Here is the training function I’m calling :

def train_from_loader(train_loader,test_loader,model,loss_fn,optim,k,device):

  train_loss = 0
  batch_train_loss=0
  # Train data with nn
  model.train()
  for i,(X_train,Y_train) in enumerate(train_loader):

    X_train,Y_train = X_train.to(device),Y_train.to(device)
    output = model.forward(X_train)

    batch_train_loss = loss_fn(torch.squeeze(output),Y_train)

    optim.zero_grad()
    batch_train_loss.backward() 
    optim.step()
    train_loss += batch_train_loss.data
  epoch_train_loss= train_loss/len(train_loader)

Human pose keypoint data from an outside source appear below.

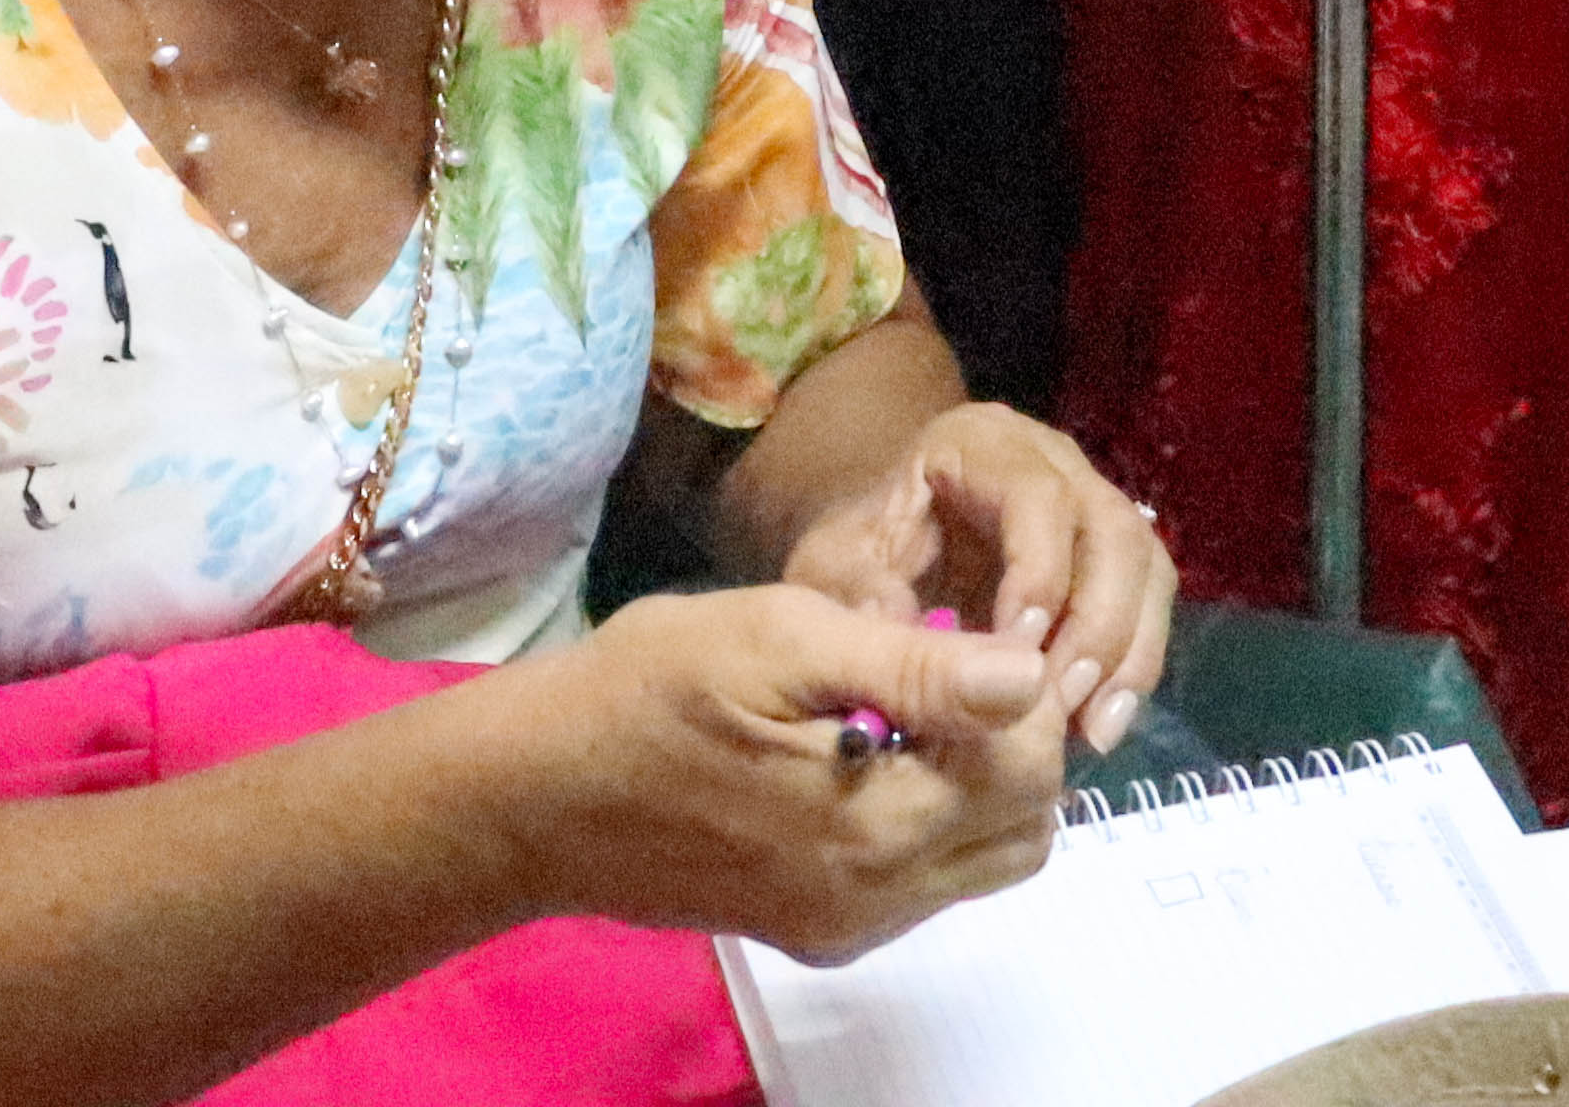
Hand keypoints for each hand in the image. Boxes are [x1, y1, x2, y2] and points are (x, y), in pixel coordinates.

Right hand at [501, 584, 1074, 962]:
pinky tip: (857, 758)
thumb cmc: (646, 690)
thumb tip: (1030, 675)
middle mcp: (876, 897)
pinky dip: (926, 822)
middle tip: (940, 672)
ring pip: (982, 862)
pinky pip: (923, 885)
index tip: (959, 636)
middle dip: (1013, 744)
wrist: (535, 793)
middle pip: (1025, 828)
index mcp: (876, 823)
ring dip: (975, 785)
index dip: (1018, 692)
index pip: (1033, 769)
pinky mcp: (817, 932)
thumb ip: (913, 667)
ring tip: (900, 711)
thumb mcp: (777, 639)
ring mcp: (847, 925)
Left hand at [777, 402, 1174, 756]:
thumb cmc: (856, 552)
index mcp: (981, 444)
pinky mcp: (1110, 559)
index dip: (1040, 574)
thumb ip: (862, 596)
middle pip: (1112, 529)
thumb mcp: (833, 569)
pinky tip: (1096, 728)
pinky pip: (1148, 604)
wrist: (876, 549)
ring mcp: (1091, 505)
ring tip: (1090, 731)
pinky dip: (1131, 668)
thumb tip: (917, 643)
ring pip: (1145, 566)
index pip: (1038, 496)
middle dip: (1098, 624)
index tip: (1015, 655)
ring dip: (1128, 654)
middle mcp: (1053, 463)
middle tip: (1063, 704)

  # Validation data with nn
  loss_test=0
  batch_val_loss=0

  model.eval()
  # b=0
  with torch.no_grad():
    for j,(X_test,Y_test) in enumerate(test_loader):
        X_test, Y_test = X_test.to(device), Y_test.to(device)

        output = model.forward(X_test)
        batch_val_loss = loss_fn(torch.squeeze(output) ,Y_test)
        loss_test += batch_val_loss.data
  epoch_test_loss=loss_test/len(test_loader)
 
  return epoch_train_loss,epoch_test_loss

How can I increase the GPU usage for the training part?

Your use case might be CPU-limited, which is common for tiny workloads on the GPU as the CPU overhead would be visible and the GPU would be starving.
If possible, you could check if CUDA Graphs could be used which would capture the entire workload and avoid the kernel launch overheads. However, it has some limitations so check the docs and compare it to your use case.